[Dataset items]
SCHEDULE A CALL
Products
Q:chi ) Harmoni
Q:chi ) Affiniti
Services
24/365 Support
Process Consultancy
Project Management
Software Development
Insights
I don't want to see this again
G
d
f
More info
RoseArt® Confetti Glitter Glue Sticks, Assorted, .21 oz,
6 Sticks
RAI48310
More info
...
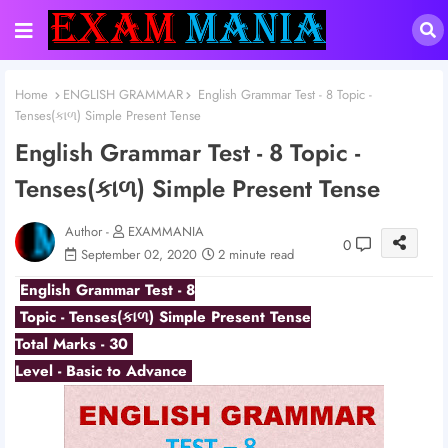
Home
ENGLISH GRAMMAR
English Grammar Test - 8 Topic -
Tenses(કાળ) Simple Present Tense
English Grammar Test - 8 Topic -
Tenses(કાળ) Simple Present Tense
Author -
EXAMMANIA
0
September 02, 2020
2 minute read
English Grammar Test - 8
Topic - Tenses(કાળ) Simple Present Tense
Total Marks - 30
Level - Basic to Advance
==
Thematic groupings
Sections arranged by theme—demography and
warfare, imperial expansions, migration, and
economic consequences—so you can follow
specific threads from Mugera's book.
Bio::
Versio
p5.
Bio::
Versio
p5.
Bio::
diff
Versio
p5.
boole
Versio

[Problem requirements] Taking the records above, retype every line from the one with "2 minute read" down to the one with "Level - Basic to Advance", exactly and with nothing else.

[Output]
2 minute read
English Grammar Test - 8
Topic - Tenses(કાળ) Simple Present Tense
Total Marks - 30
Level - Basic to Advance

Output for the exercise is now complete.